Durante anos a principal disputa do comércio digital aconteceu dentro das plataformas. Marcas competiam por visibilidade em marketplaces, por posicionamento em buscadores ou por tráfego em seus próprios canais.
Quando um assistente passa a orientar decisões, parte dessa disputa pode se deslocar.
Em vez de competir apenas por cliques ou visitas, empresas podem precisar competir por relevância dentro dos sistemas que recomendam produtos.
Curiosamente, mesmo sendo uma conversa centrada em inteligência artificial, outro ponto chamou atenção na apresentação.
O crescimento inicial da startup não aconteceu apenas a partir da tecnologia. Ele foi impulsionado por audiência e comunidade.
Conteúdo, podcast e relacionamento com usuários foram usados como base para construir distribuição antes que o produto ganhasse escala.
Esse detalhe revela algo importante sobre o momento atual do mercado.
Mesmo em um ambiente cada vez mais mediado por algoritmos, marcas e empresas continuam dependendo de algo essencialmente humano para crescer: comunidade.
A próxima etapa da jornada de consumo
Durante muito tempo o comércio digital foi construído sobre a ideia de que o consumidor precisava pesquisar, comparar e escolher por conta própria.
O surgimento de agentes de compra sugere uma mudança nesse modelo.
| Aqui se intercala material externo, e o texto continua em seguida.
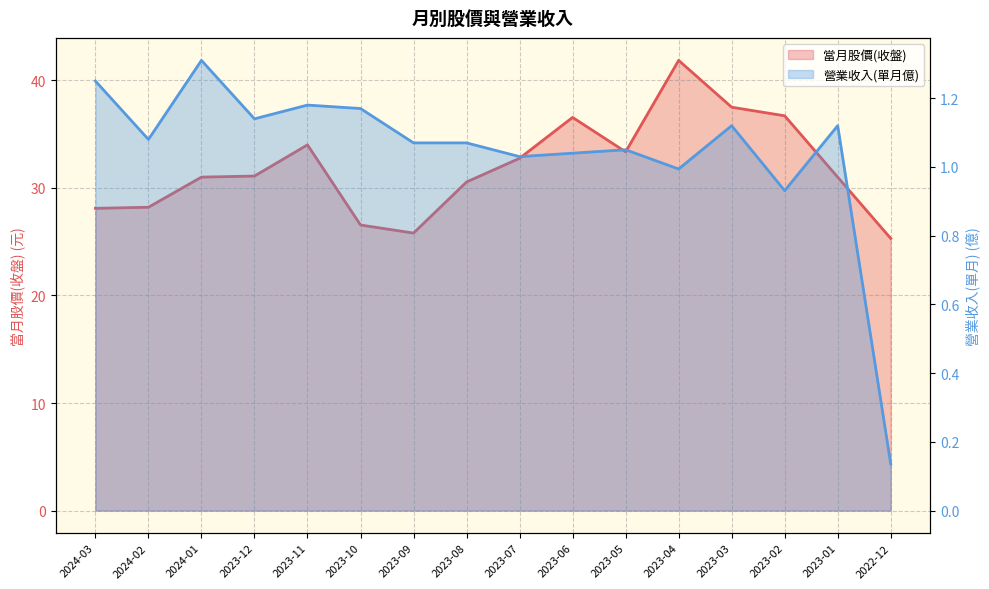

Reading left to right, extract all data points from this chart.

當月股價(收盤): 2024-03=28.1	2024-02=28.2	2024-01=31.0	2023-12=31.1	2023-11=34.0	2023-10=26.6	2023-09=25.8	2023-08=30.6	2023-07=32.8	2023-06=36.5	2023-05=33.4	2023-04=41.9	2023-03=37.5	2023-02=36.7	2023-01=31.0	2022-12=25.3
營業收入(單月億): 2024-03=1.2	2024-02=1.1	2024-01=1.3	2023-12=1.1	2023-11=1.2	2023-10=1.2	2023-09=1.1	2023-08=1.1	2023-07=1.0	2023-06=1.0	2023-05=1.1	2023-04=1.0	2023-03=1.1	2023-02=0.9	2023-01=1.1	2022-12=0.1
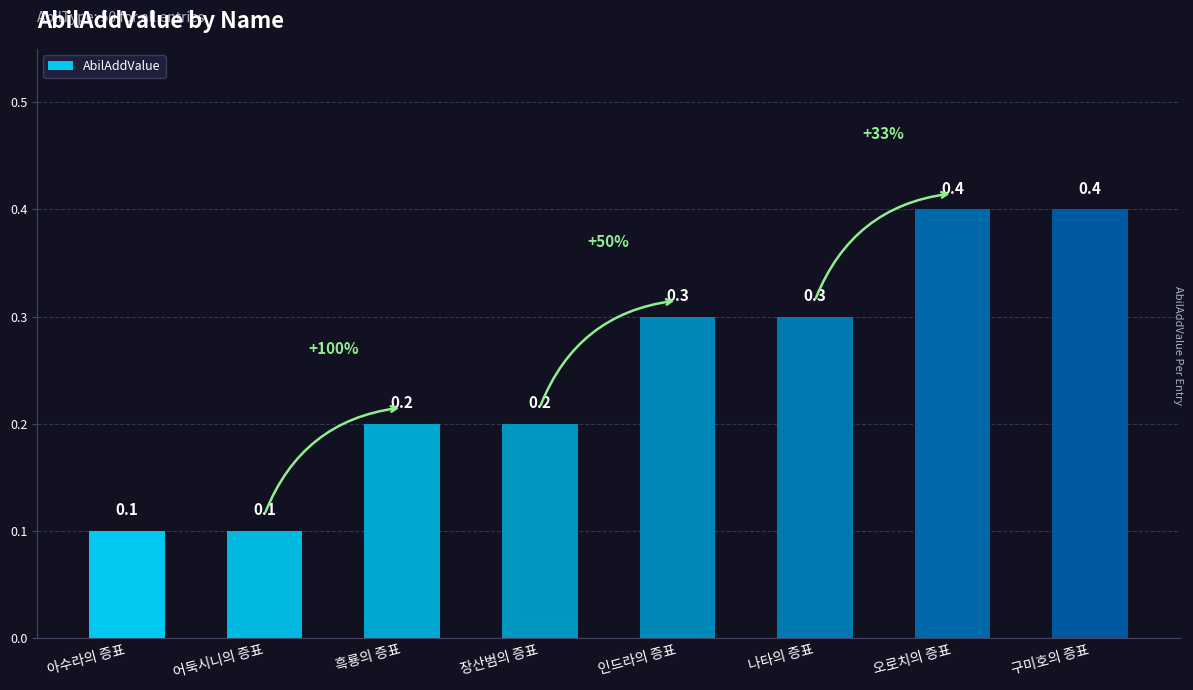

How many categories are shown in the chart?

8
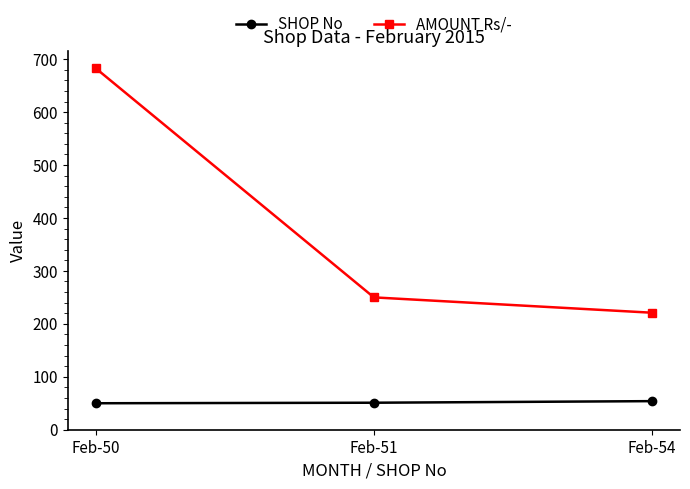

What is the sum of all SHOP No values?

155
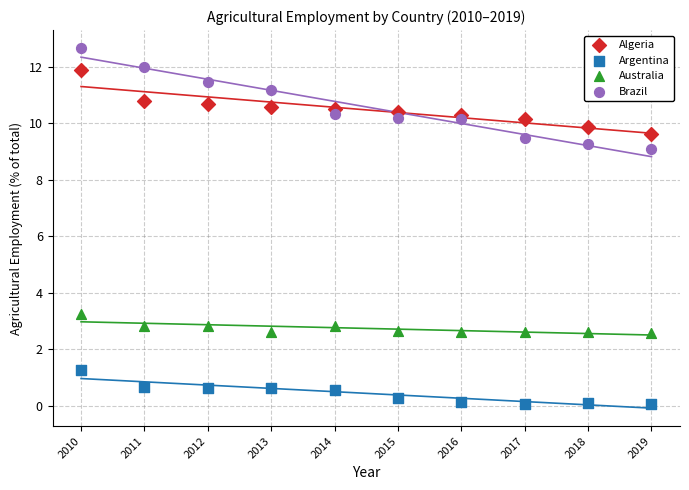

Which series has the widest spread of Y values?

Brazil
Para executivos de varejo, a provocação é direta.
Se os agentes de compra ganharem espaço, uma parte importante da disputa do comércio pode deixar de acontecer apenas nas lojas ou nos marketplaces.
Ela pode passar a acontecer na camada que interpreta dados, organiza alternativas e orienta a decisão do consumidor.
Nesse cenário, é preciso pensar não apenas em como atrair consumidores para uma plataforma, mas como garantir que sua marca seja recomendada e, mais ainda, como chamar a atenção de um consumidor que passar agora por uma nova etapa de compra?
Seria esse um novo capítulo da jornada de consumo. Os próximos anos do varejo responderão.